Another reason we cannot relinquish technological development is because it would be impossible to get everyone to agree with it. Sure, we could pass a law outlawing certain kinds of technology, but that would just force it underground. The fact is, many biological species have gone extinct (and still are going extinct), yet no technology has ever gone extinct. It is possible to get just about anything, be it paper produced in the ancient style, steam-driven cars, or an abortion someplace it's officially declared illegal. If you don't believe me, just punch it into a search engine. You'll find someone selling it or making it.

In some ways technological evolution can be viewed as the successor and logical continuation of biological evolution.

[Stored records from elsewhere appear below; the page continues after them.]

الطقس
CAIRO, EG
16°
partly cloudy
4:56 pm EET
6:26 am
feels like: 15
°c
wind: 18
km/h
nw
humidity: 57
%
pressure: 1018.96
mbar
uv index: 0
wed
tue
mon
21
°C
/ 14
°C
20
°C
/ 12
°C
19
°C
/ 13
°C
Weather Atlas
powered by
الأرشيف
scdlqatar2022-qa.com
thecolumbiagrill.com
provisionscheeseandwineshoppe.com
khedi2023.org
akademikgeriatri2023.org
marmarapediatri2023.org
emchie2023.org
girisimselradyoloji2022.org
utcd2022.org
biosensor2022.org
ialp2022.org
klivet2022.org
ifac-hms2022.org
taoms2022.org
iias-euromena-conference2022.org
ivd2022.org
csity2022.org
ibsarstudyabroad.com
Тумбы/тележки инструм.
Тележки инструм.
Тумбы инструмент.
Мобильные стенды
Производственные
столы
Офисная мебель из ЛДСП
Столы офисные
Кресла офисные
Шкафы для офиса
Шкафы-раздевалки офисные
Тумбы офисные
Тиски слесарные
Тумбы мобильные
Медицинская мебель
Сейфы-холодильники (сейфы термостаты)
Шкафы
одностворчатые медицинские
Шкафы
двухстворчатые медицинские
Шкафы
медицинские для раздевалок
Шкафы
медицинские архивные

The early inventions of language and abstract thought, and then writing, allowed information to be preserved, experimented with, and built upon much more rapidly than could happen in our genes. While it takes many generations for species evolution to take place, as a result of technological development, cultural evolution can take place over just one generation or even (now) over the course of months or weeks. Technology is not a mere means, nor is it just a collection of inert objects or practices. It is the embodiment of our collective knowledge and self-understanding—for better or for worse. To relinquish technology would be many orders of magnitude more difficult than eradicating a biological species. We would need very advanced technology to do it!

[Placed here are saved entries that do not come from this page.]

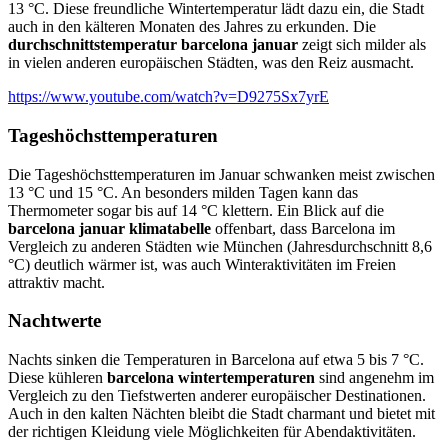
13 °C. Diese freundliche Wintertemperatur lädt dazu ein, die Stadt
auch in den kälteren Monaten des Jahres zu erkunden. Die
durchschnittstemperatur barcelona januar
zeigt sich milder als
in vielen anderen europäischen Städten, was den Reiz ausmacht.
https://www.youtube.com/watch?v=D9275Sx7yrE
Tageshöchsttemperaturen
Die Tageshöchsttemperaturen im Januar schwanken meist zwischen
13 °C und 15 °C. An besonders milden Tagen kann das
Thermometer sogar bis auf 14 °C klettern. Ein Blick auf die
barcelona januar klimatabelle
offenbart, dass Barcelona im
Vergleich zu anderen Städten wie München (Jahresdurchschnitt 8,6
°C) deutlich wärmer ist, was auch Winteraktivitäten im Freien
attraktiv macht.
Nachtwerte
Nachts sinken die Temperaturen in Barcelona auf etwa 5 bis 7 °C.
Diese kühleren
barcelona wintertemperaturen
sind angenehm im
Vergleich zu den Tiefstwerten anderer europäischer Destinationen.
Auch in den kalten Nächten bleibt die Stadt charmant und bietet mit
der richtigen Kleidung viele Möglichkeiten für Abendaktivitäten.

In conclusion, yes, we must concern ourselves with technological development. As many benefits as it brings, there too are the dangers. The pace of this development is much faster than it ever has been before in history, and it is only getting faster. Our vigilance has to keep pace, too. But relinquishment is not an option. It's not just because the benefits of technology are too great that people won't want to give them up. It's beyond that. Relinquishment is just not physically possible at this point. It's questionable whether it ever was.